- **Problem statement**
Lines with "Model": state how many there are in the records below, and nothing else.

[Data items]
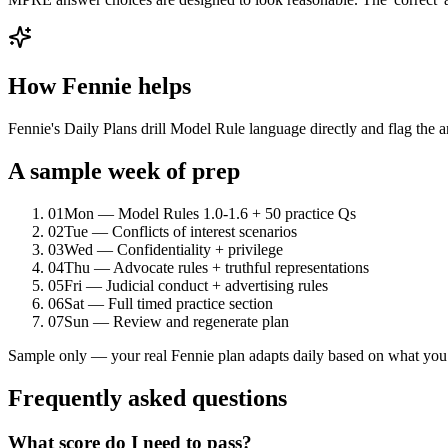
How Fennie helps
Fennie's Daily Plans drill Model Rule language directly and flag the an
A sample week of prep
01
Mon — Model Rules 1.0-1.6 + 50 practice Qs
02
Tue — Conflicts of interest scenarios
03
Wed — Confidentiality + privilege
04
Thu — Advocate rules + truthful representations
05
Fri — Judicial conduct + advertising rules
06
Sat — Full timed practice section
07
Sun — Review and regenerate plan
Sample only — your real Fennie plan adapts daily based on what you 
Frequently asked questions
What score do I need to pass?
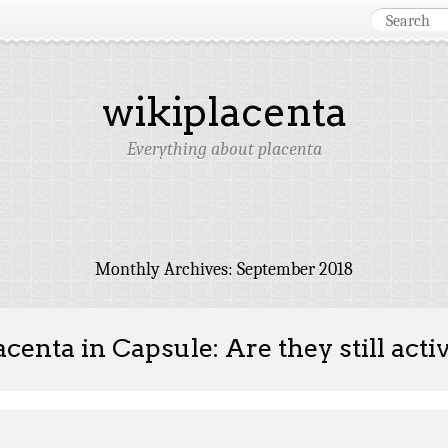
wikiplacenta
Everything about placenta
Monthly Archives:
September 2018
acenta in Capsule: Are they still acti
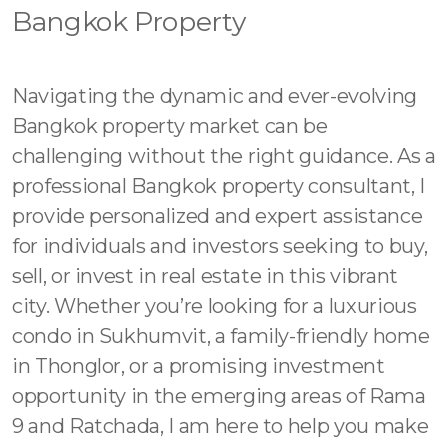
Contact - Tax and Fee Calculator
Bangkok Property
Loan
Fast Track with Exclusive Listing
Navigating the dynamic and ever-evolving
Bangkok property market can be
Property Transfer Tax Calculator
challenging without the right guidance. As a
Legal Services
professional Bangkok property consultant, I
provide personalized and expert assistance
Currency Transfer
for individuals and investors seeking to buy,
sell, or invest in real estate in this vibrant
RMB Transfer
city. Whether you’re looking for a luxurious
MMK Transfer
condo in Sukhumvit, a family-friendly home
in Thonglor, or a promising investment
opportunity in the emerging areas of Rama
9 and Ratchada, I am here to help you make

- **Answer space**
2